Assigned task: Keyword search on "Política": report each line of the records that contains it.

[Saved data entries]
◆ ◆ ◆ ◆ ◆
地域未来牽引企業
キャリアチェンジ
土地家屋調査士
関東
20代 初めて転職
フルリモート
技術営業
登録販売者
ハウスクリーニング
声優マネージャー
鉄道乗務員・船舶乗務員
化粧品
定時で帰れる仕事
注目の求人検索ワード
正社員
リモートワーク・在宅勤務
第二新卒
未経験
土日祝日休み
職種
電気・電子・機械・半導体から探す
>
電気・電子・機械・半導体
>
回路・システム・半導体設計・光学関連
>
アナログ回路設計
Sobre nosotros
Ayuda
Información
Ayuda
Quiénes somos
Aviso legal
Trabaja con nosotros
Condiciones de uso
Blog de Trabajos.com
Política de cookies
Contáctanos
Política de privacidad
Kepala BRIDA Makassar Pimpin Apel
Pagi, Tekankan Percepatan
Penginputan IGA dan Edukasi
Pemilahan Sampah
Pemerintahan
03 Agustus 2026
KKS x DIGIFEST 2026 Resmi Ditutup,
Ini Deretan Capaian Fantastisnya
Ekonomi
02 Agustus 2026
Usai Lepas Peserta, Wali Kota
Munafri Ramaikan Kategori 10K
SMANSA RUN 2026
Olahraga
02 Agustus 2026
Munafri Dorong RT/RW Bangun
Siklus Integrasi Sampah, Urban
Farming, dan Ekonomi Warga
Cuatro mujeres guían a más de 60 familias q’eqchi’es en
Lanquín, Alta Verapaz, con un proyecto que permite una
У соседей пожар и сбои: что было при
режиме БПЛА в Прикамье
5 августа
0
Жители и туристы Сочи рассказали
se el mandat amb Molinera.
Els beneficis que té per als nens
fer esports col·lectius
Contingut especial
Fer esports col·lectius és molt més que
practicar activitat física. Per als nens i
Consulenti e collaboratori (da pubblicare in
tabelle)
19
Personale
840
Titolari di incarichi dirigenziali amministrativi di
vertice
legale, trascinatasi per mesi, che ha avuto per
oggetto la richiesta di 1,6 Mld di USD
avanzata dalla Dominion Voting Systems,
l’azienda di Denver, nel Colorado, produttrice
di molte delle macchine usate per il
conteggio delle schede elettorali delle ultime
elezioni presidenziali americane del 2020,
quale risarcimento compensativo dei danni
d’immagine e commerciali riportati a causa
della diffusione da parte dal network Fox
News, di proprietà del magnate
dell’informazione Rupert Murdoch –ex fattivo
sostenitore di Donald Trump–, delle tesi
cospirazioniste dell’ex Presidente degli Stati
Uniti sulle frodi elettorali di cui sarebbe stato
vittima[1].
◆ ◆ ◆ ◆ ◆
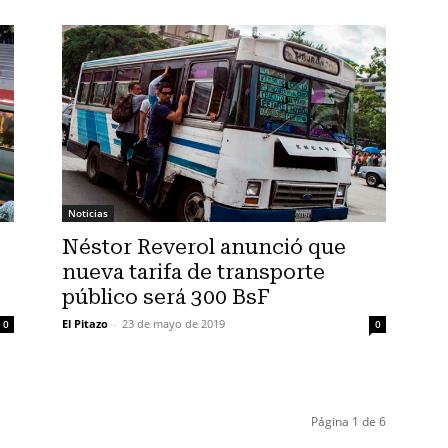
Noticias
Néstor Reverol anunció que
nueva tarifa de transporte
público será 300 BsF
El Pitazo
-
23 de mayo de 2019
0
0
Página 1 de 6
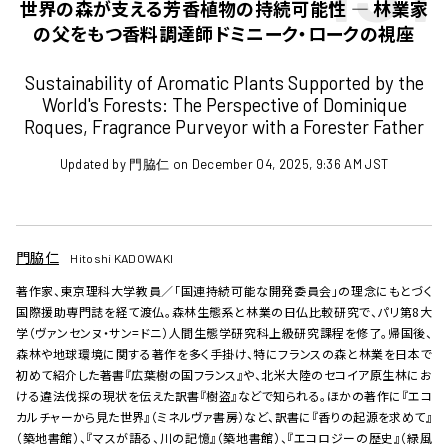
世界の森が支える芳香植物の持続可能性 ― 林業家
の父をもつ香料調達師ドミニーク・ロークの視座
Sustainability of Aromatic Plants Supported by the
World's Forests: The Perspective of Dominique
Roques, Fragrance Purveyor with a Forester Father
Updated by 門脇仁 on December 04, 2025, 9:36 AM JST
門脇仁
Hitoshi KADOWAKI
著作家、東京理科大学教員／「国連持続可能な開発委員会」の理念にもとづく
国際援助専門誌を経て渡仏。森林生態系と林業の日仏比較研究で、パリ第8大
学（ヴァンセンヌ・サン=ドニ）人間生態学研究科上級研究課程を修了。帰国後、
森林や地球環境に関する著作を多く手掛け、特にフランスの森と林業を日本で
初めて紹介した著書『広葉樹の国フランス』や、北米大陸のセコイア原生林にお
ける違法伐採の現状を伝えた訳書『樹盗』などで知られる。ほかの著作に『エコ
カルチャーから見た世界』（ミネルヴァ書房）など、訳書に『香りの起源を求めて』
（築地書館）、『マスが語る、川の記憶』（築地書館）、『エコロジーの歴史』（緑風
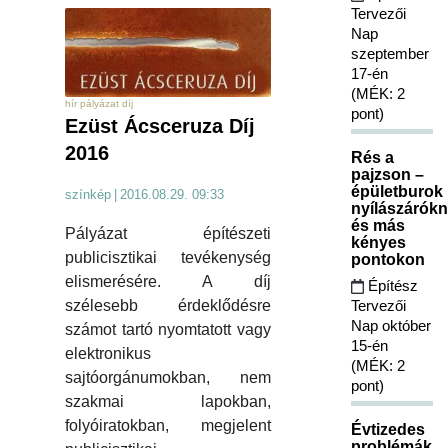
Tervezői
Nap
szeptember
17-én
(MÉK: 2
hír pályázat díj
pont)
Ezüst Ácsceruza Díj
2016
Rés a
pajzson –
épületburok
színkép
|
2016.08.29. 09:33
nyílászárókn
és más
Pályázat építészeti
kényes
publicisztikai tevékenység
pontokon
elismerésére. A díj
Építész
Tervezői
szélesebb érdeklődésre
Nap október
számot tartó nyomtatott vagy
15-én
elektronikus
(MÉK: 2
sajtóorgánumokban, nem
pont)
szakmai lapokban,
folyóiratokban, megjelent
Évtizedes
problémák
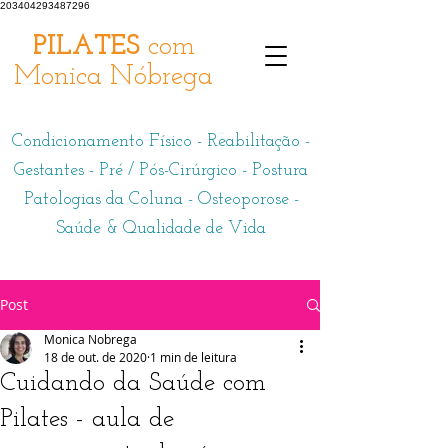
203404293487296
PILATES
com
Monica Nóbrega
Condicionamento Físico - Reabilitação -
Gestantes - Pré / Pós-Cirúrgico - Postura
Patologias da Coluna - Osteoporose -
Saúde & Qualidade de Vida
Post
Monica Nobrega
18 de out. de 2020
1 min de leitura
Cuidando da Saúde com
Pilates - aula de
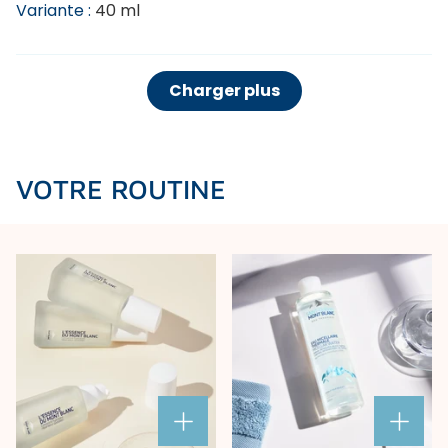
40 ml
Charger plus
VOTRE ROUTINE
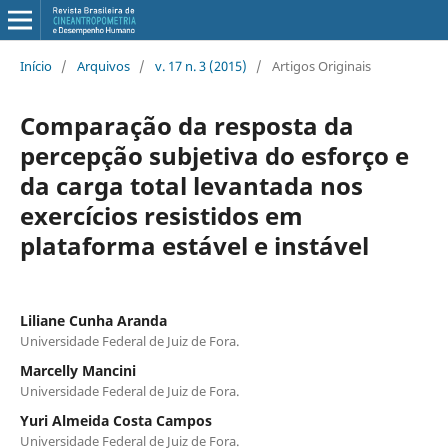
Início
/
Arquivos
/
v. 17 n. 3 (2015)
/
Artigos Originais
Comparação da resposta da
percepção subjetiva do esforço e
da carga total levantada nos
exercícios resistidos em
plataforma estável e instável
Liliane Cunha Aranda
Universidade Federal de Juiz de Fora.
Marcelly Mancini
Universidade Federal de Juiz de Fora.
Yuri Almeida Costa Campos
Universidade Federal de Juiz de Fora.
◆ ◆ ◆ ◆ ◆
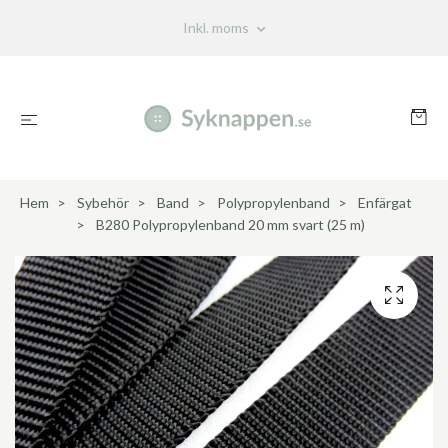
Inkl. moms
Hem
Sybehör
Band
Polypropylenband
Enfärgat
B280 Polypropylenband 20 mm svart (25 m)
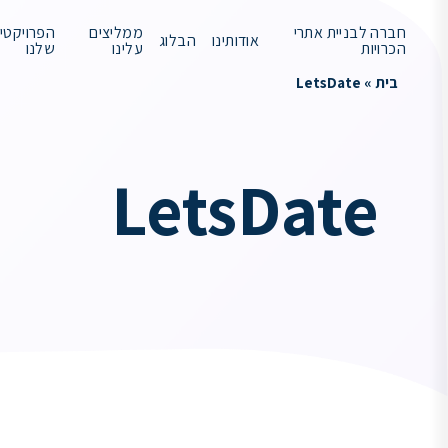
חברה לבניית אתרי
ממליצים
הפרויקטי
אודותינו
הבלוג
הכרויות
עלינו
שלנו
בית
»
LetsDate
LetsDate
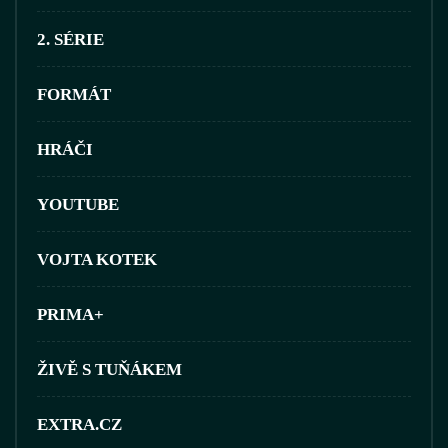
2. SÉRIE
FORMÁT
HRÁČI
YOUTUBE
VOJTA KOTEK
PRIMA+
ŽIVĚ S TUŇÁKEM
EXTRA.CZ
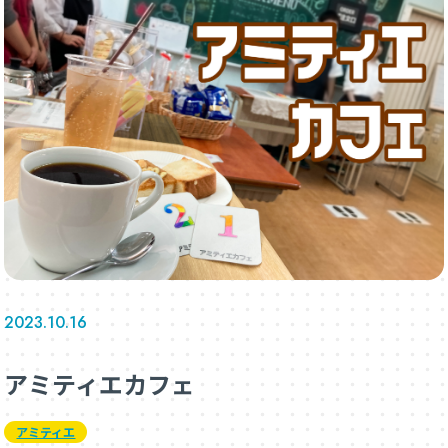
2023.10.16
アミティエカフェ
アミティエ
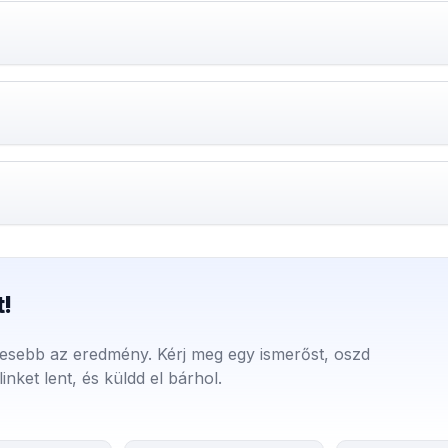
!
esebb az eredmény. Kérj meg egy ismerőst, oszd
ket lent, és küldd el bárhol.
◆ ◆ ◆ ◆ ◆
Reply to the task:
Política de cookies
Política de privacidad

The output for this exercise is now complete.